## Job
Convert the text read from the pages in the data into a JSON list of strings with one string per line, omitting blank lines and the picture markers.

** Extracted material follows **

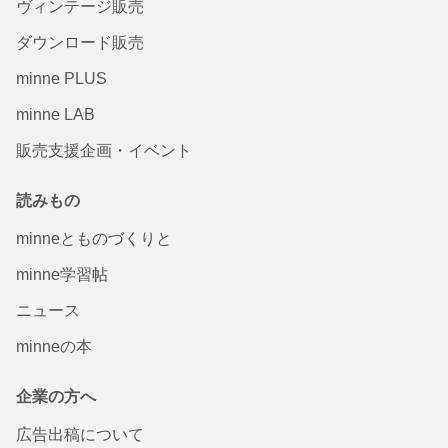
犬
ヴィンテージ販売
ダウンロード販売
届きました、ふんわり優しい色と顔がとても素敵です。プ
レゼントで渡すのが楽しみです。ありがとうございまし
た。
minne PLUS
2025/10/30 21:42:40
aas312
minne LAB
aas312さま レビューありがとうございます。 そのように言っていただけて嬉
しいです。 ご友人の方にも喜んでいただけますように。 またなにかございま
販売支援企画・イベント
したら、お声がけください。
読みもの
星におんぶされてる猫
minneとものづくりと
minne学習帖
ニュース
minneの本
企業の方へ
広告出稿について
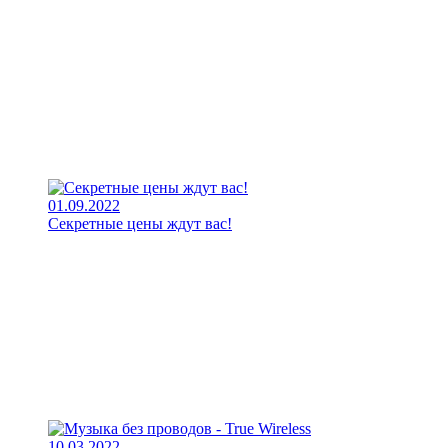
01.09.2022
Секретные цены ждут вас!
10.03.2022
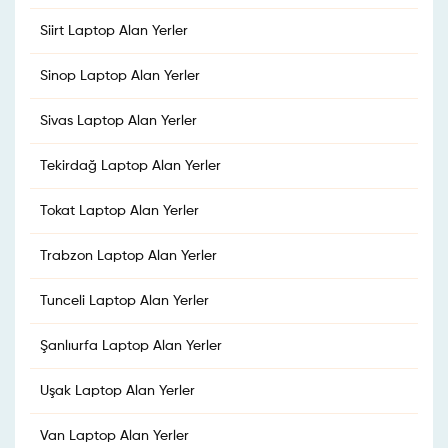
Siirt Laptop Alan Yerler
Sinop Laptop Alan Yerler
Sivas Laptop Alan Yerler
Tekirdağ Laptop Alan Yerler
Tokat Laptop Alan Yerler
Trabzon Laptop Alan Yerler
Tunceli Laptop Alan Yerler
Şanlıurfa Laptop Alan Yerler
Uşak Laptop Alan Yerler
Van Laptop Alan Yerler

** End of Extracted material **

## Worked solution
[
  "犬",
  "ヴィンテージ販売",
  "ダウンロード販売",
  "届きました、ふんわり優しい色と顔がとても素敵です。プ",
  "レゼントで渡すのが楽しみです。ありがとうございまし",
  "た。",
  "minne PLUS",
  "2025/10/30 21:42:40",
  "aas312",
  "minne LAB",
  "aas312さま レビューありがとうございます。 そのように言っていただけて嬉",
  "しいです。 ご友人の方にも喜んでいただけますように。 またなにかございま",
  "販売支援企画・イベント",
  "したら、お声がけください。",
  "読みもの",
  "星におんぶされてる猫",
  "minneとものづくりと",
  "minne学習帖",
  "ニュース",
  "minneの本",
  "企業の方へ",
  "広告出稿について",
  "01.09.2022",
  "Секретные цены ждут вас!",
  "10.03.2022",
  "Siirt Laptop Alan Yerler",
  "Sinop Laptop Alan Yerler",
  "Sivas Laptop Alan Yerler",
  "Tekirdağ Laptop Alan Yerler",
  "Tokat Laptop Alan Yerler",
  "Trabzon Laptop Alan Yerler",
  "Tunceli Laptop Alan Yerler",
  "Şanlıurfa Laptop Alan Yerler",
  "Uşak Laptop Alan Yerler",
  "Van Laptop Alan Yerler"
]